Subcellular localization and mobilization of carcinoembryonic antigen-related cell adhesion molecule 8 in human neutrophils.

The subcellular localization and mobilization of carcinoembryonic antigen-related cell adhesion molecule 8 (CEACAM8) was investigated quantitatively in human neutrophils. In resting neutrophils the majority of CEACAM8 was present in the secondary granules, and a small amount of CEACAM8 was present in a light membrane fraction.
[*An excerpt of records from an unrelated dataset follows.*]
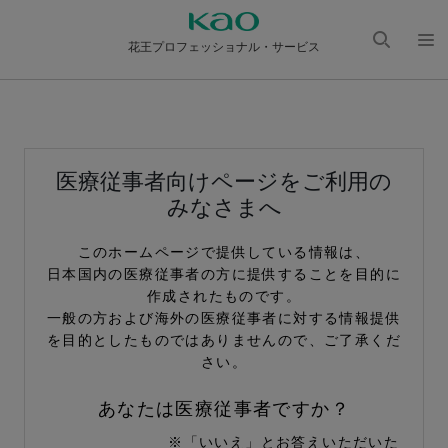
花王プロフェッショナル・サービス
検索
メニ
を開
ュー
く
を開
く
医療従事者向けページをご利用の
みなさまへ
このホームページで提供している情報は、
日本国内の医療従事者の方に提供することを目的に
作成されたものです。
一般の方および海外の医療従事者に対する情報提供
を目的としたものではありませんので、ご了承くだ
さい。
あなたは医療従事者ですか？
※「いいえ」とお答えいただいた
Stimulation of the neutrophils with phorbol 12-myristate 13-acetate caused a dramatic increase in the content of CEACAM8 in the light membrane fraction, suggesting a translocation of CEACAM8 to the plasma membrane from intracellular pools. The cellular content of CEACAM8 in the neutrophils was estimated to be 82.4 +/- 8.9 ng/10(6) cells (mean +/- SE, n = 10). Administration of granulocyte colony-stimulating factor (G-CSF) to healthy individuals resulted in an increased content of CEACAM8 in neutrophils on day 1, which decreased on day 4. However, the content of CEACAM8 in the light membrane fraction was increased on day 4, possibly due to the stimulation by induced secondary cytokines, such as tumour necrosis factor-alpha (TNF-alpha). This study establishes the secondary granules as the major intracellular pools of CEACAM8 in human neutrophils, from which it may translocate to the plasma membranes upon stimulation of the cells. The translocation of CEACAM8 seen in vivo after G-CSF administration is probably indirect and caused by cytokines such as TNF-alpha.[1]